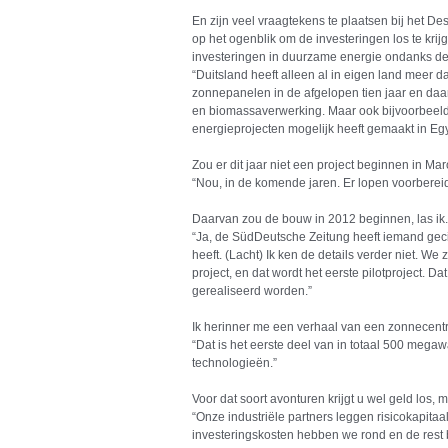
En zijn veel vraagtekens te plaatsen bij het De
op het ogenblik om de investeringen los te krij
investeringen in duurzame energie ondanks de
“Duitsland heeft alleen al in eigen land meer d
zonnepanelen in de afgelopen tien jaar en daar
en biomassaverwerking. Maar ook bijvoorbeeld
energieprojecten mogelijk heeft gemaakt in Egy
Zou er dit jaar niet een project beginnen in Ma
“Nou, in de komende jaren. Er lopen voorberei
Daarvan zou de bouw in 2012 beginnen, las ik.
“Ja, de SüdDeutsche Zeitung heeft iemand gecit
heeft. (Lacht) Ik ken de details verder niet. We
project, en dat wordt het eerste pilotproject. 
gerealiseerd worden.”
Ik herinner me een verhaal van een zonnecentr
“Dat is het eerste deel van in totaal 500 megaw
technologieën.”
Voor dat soort avonturen krijgt u wel geld los,
“Onze industriële partners leggen risicokapita
investeringskosten hebben we rond en de rest be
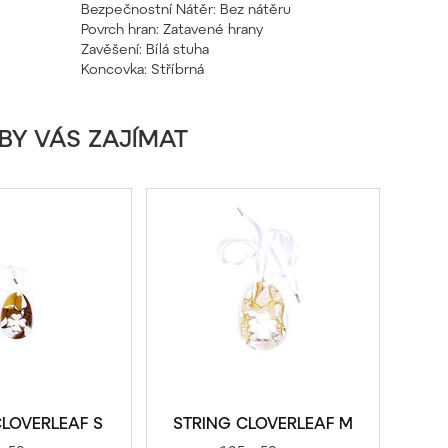
Bezpečnostní Nátěr: Bez nátěru
Povrch hran: Zatavené hrany
Zavěšení: Bílá stuha
Koncovka: Stříbrná
BY VÁS ZAJÍMAT
CLOVERLEAF S
STRING CLOVERLEAF M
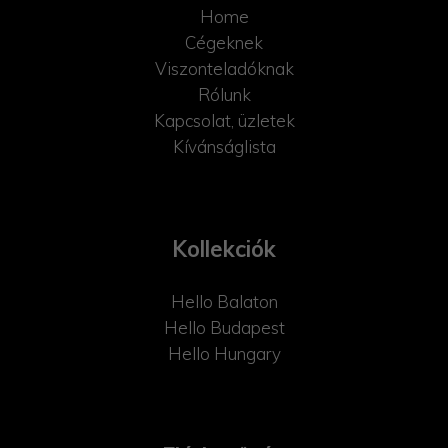
Home
Cégeknek
Viszonteladóknak
Rólunk
Kapcsolat, üzletek
Kívánságlista
Kollekciók
Hello Balaton
Hello Budapest
Hello Hungary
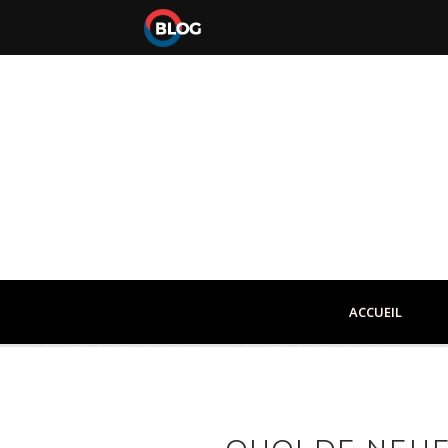
ACCUEIL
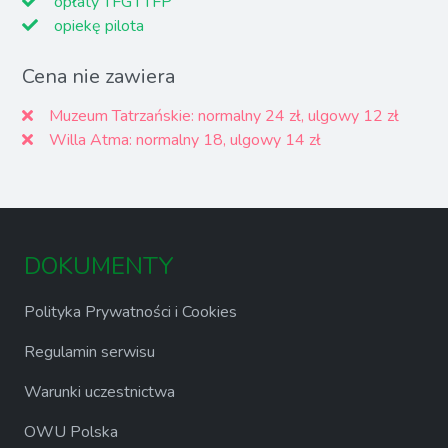
opłaty TFG i TFP
opiekę pilota
Cena nie zawiera
Muzeum Tatrzańskie: normalny 24 zł, ulgowy 12 zł
Willa Atma: normalny 18, ulgowy 14 zł
DOKUMENTY
Polityka Prywatności i Cookies
Regulamin serwisu
Warunki uczestnictwa
OWU Polska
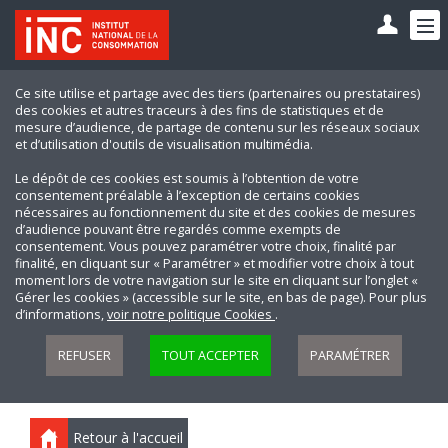
Ce site utilise et partage avec des tiers (partenaires ou prestataires)
des cookies et autres traceurs à des fins de statistiques et de
mesure d’audience, de partage de contenu sur les réseaux sociaux
et d’utilisation d'outils de visualisation multimédia.
Le dépôt de ces cookies est soumis à l’obtention de votre
consentement préalable à l’exception de certains cookies
nécessaires au fonctionnement du site et des cookies de mesures
d’audience pouvant être regardés comme exempts de
consentement. Vous pouvez paramétrer votre choix, finalité par
finalité, en cliquant sur « Paramétrer » et modifier votre choix à tout
moment lors de votre navigation sur le site en cliquant sur l’onglet «
Gérer les cookies » (accessible sur le site, en bas de page). Pour plus
d’informations,
voir notre politique Cookies
.
REFUSER
TOUT ACCEPTER
PARAMÉTRER
Retour à l'accueil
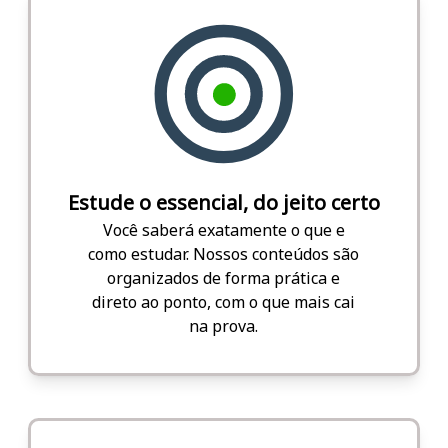
Estude o essencial, do jeito certo
Você saberá exatamente o que e
como estudar. Nossos conteúdos são
organizados de forma prática e
direto ao ponto, com o que mais cai
na prova.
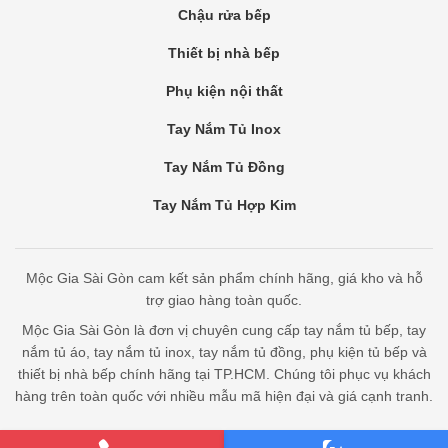
Chậu rửa bếp
Thiết bị nhà bếp
Phụ kiện nội thất
Tay Nắm Tủ Inox
Tay Nắm Tủ Đồng
Tay Nắm Tủ Hợp Kim
Mộc Gia Sài Gòn cam kết sản phẩm chính hãng, giá kho và hỗ
trợ giao hàng toàn quốc.
Mộc Gia Sài Gòn là đơn vị chuyên cung cấp tay nắm tủ bếp, tay
nắm tủ áo, tay nắm tủ inox, tay nắm tủ đồng, phụ kiện tủ bếp và
thiết bị nhà bếp chính hãng tại TP.HCM. Chúng tôi phục vụ khách
hàng trên toàn quốc với nhiều mẫu mã hiện đại và giá cạnh tranh.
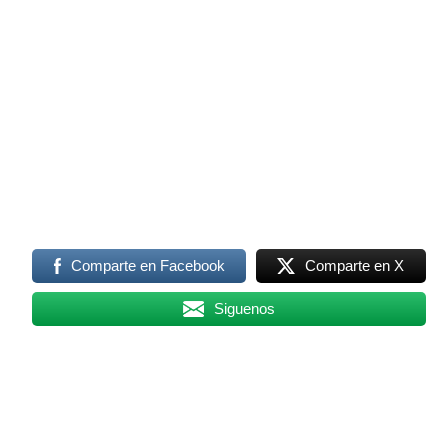
Comparte en Facebook
Comparte en X
Siguenos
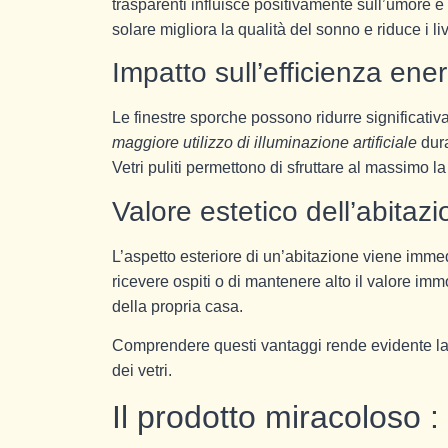
trasparenti influisce positivamente sull’umore e 
solare migliora la qualità del sonno e riduce i live
Impatto sull’efficienza ene
Le finestre sporche possono ridurre significati
maggiore utilizzo di illuminazione artificiale
dura
Vetri puliti permettono di sfruttare al massimo 
Valore estetico dell’abitaz
L’aspetto esteriore di un’abitazione viene immedi
ricevere ospiti o di mantenere alto il valore imm
della propria casa.
Comprendere questi vantaggi rende evidente la ne
dei vetri.
Il prodotto miracoloso :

**TASK DESCRIPTION:** Please repeat the listing above word for word, with the pictures removed.

**ANSWER TO THIS PROBLEM:**
En zijn veel vraagtekens te plaatsen bij het De
op het ogenblik om de investeringen los te krij
investeringen in duurzame energie ondanks de
“Duitsland heeft alleen al in eigen land meer d
zonnepanelen in de afgelopen tien jaar en daar
en biomassaverwerking. Maar ook bijvoorbeeld
energieprojecten mogelijk heeft gemaakt in Egy
Zou er dit jaar niet een project beginnen in Ma
“Nou, in de komende jaren. Er lopen voorberei
Daarvan zou de bouw in 2012 beginnen, las ik.
“Ja, de SüdDeutsche Zeitung heeft iemand gecit
heeft. (Lacht) Ik ken de details verder niet. We
project, en dat wordt het eerste pilotproject. 
gerealiseerd worden.”
Ik herinner me een verhaal van een zonnecentr
“Dat is het eerste deel van in totaal 500 megaw
technologieën.”
Voor dat soort avonturen krijgt u wel geld los,
“Onze industriële partners leggen risicokapita
investeringskosten hebben we rond en de rest be
Bezpečnostní Nátěr: Bez nátěru
Povrch hran: Zatavené hrany
Zavěšení: Bílá stuha
Koncovka: Stříbrná
BY VÁS ZAJÍMAT
CLOVERLEAF S
STRING CLOVERLEAF M
Home
Cégeknek
Viszonteladóknak
Rólunk
Kapcsolat, üzletek
Kívánságlista
Kollekciók
Hello Balaton
Hello Budapest
Hello Hungary
ACCUEIL
opłaty TFG i TFP
opiekę pilota
Cena nie zawiera
Muzeum Tatrzańskie: normalny 24 zł, ulgowy 12 zł
Willa Atma: normalny 18, ulgowy 14 zł
DOKUMENTY
Polityka Prywatności i Cookies
Regulamin serwisu
Warunki uczestnictwa
OWU Polska
Ce site utilise et partage avec des tiers (partenaires ou prestataires)
des cookies et autres traceurs à des fins de statistiques et de
mesure d’audience, de partage de contenu sur les réseaux sociaux
et d’utilisation d'outils de visualisation multimédia.
Le dépôt de ces cookies est soumis à l’obtention de votre
consentement préalable à l’exception de certains cookies
nécessaires au fonctionnement du site et des cookies de mesures
d’audience pouvant être regardés comme exempts de
consentement. Vous pouvez paramétrer votre choix, finalité par
finalité, en cliquant sur « Paramétrer » et modifier votre choix à tout
moment lors de votre navigation sur le site en cliquant sur l’onglet «
Gérer les cookies » (accessible sur le site, en bas de page). Pour plus
d’informations,
voir notre politique Cookies
.
REFUSER
TOUT ACCEPTER
PARAMÉTRER
Retour à l'accueil
Estude o essencial, do jeito certo
Você saberá exatamente o que e
como estudar. Nossos conteúdos são
organizados de forma prática e
direto ao ponto, com o que mais cai
na prova.
Chậu rửa bếp
Thiết bị nhà bếp
Phụ kiện nội thất
Tay Nắm Tủ Inox
Tay Nắm Tủ Đồng
Tay Nắm Tủ Hợp Kim
Mộc Gia Sài Gòn cam kết sản phẩm chính hãng, giá kho và hỗ
trợ giao hàng toàn quốc.
Mộc Gia Sài Gòn là đơn vị chuyên cung cấp tay nắm tủ bếp, tay
nắm tủ áo, tay nắm tủ inox, tay nắm tủ đồng, phụ kiện tủ bếp và
thiết bị nhà bếp chính hãng tại TP.HCM. Chúng tôi phục vụ khách
hàng trên toàn quốc với nhiều mẫu mã hiện đại và giá cạnh tranh.
Comparte en Facebook
Comparte en X
Siguenos
trasparenti influisce positivamente sull’umore e 
solare migliora la qualità del sonno e riduce i live
Impatto sull’efficienza ene
Le finestre sporche possono ridurre significati
maggiore utilizzo di illuminazione artificiale
dura
Vetri puliti permettono di sfruttare al massimo 
Valore estetico dell’abitaz
L’aspetto esteriore di un’abitazione viene immedi
ricevere ospiti o di mantenere alto il valore imm
della propria casa.
Comprendere questi vantaggi rende evidente la ne
dei vetri.
Il prodotto miracoloso :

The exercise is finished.